L'arbitrage financier se joue ensuite sur le barème : pour « rénovation d'ampleur appartement à Pontpoint », un ménage très modeste mobilise jusqu'à 32 000 €, un ménage modeste 24 000 €, un ménage intermédiaire 18 000 € et un ménage aux revenus supérieurs 4 000 € sur l'assiette de 40 000 € HT. À deux classes gagnées, l'assiette redescend à 30 000 € HT et les montants suivent dans la même proportion.
Le solde après aides s'étale : sur le cas type à Pontpoint, le reste à charge d'un ménage très modeste ressort à 6 000 € après aide ANAH et prise en charge de l'accompagnement. Étalé sur quinze ans en éco-prêt à taux zéro, cela représente de l'ordre de 35 € par mois, à comparer aux 1 700 € d'économie annuelle attendue sur la facture d'énergie.
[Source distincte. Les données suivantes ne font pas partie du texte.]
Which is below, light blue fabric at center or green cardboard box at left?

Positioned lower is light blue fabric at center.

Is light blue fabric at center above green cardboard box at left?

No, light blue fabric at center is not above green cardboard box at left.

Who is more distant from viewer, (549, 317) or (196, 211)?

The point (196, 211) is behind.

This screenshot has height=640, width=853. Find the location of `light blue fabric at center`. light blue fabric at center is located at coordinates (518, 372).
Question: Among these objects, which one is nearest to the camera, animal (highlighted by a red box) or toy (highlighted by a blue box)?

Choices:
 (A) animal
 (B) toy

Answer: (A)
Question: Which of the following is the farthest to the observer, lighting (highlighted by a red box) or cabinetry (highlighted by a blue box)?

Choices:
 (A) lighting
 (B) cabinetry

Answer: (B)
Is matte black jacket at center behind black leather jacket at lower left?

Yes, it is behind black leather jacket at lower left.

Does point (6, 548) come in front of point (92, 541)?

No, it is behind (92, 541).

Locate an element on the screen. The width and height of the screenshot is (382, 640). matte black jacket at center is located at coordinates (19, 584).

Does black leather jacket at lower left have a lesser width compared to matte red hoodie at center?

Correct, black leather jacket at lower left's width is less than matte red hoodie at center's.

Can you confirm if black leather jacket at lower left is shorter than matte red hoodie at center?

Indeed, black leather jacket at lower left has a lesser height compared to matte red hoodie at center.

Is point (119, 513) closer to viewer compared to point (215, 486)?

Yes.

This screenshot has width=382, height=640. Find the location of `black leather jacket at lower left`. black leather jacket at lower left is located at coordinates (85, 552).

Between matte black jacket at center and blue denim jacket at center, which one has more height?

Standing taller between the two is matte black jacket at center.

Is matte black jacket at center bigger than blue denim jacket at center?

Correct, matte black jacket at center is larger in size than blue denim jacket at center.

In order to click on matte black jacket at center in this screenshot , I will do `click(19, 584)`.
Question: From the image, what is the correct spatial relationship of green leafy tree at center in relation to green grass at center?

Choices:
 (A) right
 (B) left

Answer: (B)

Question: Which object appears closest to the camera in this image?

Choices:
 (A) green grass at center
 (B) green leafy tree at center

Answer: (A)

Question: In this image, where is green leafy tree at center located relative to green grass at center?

Une moyenne de 2.42 personne(s) par logement à Pontpoint : ce chiffre paraît anodin, il commande pourtant le débit de ventilation, le volume d'eau chaude et donc la cohérence de la rénovation des parties privatives d'un appartement avec le reste du bouquet.
La part de propriétaires occupants — 79 % à Pontpoint — dessine le volume de projets réellement engageables à court terme sur la rénovation des parties privatives d'un appartement, soit environ 1 068 logements. Le reste du parc suppose un montage locatif, avec ses propres conditions d'éligibilité.
Côté performance, la rénovation des parties privatives d'un appartement pèse pour 25 à 45 % de la consommation totale. Sur la base conventionnelle appliquée à Pontpoint en zone H1a, cela représente entre 7 182 et 12 927 kWh évités par an, soit 771 € à 1 388 € de facture en moins au tarif de référence 2026.
L'écart entre profils est considérable à Pontpoint : 32 000 € pour un ménage très modeste contre 4 000 € pour un ménage aux revenus supérieurs, sur la même assiette de 40 000 € HT. Pour la rénovation des parties privatives d'un appartement, le montage financier n'a donc rien de commun d'un foyer à l'autre.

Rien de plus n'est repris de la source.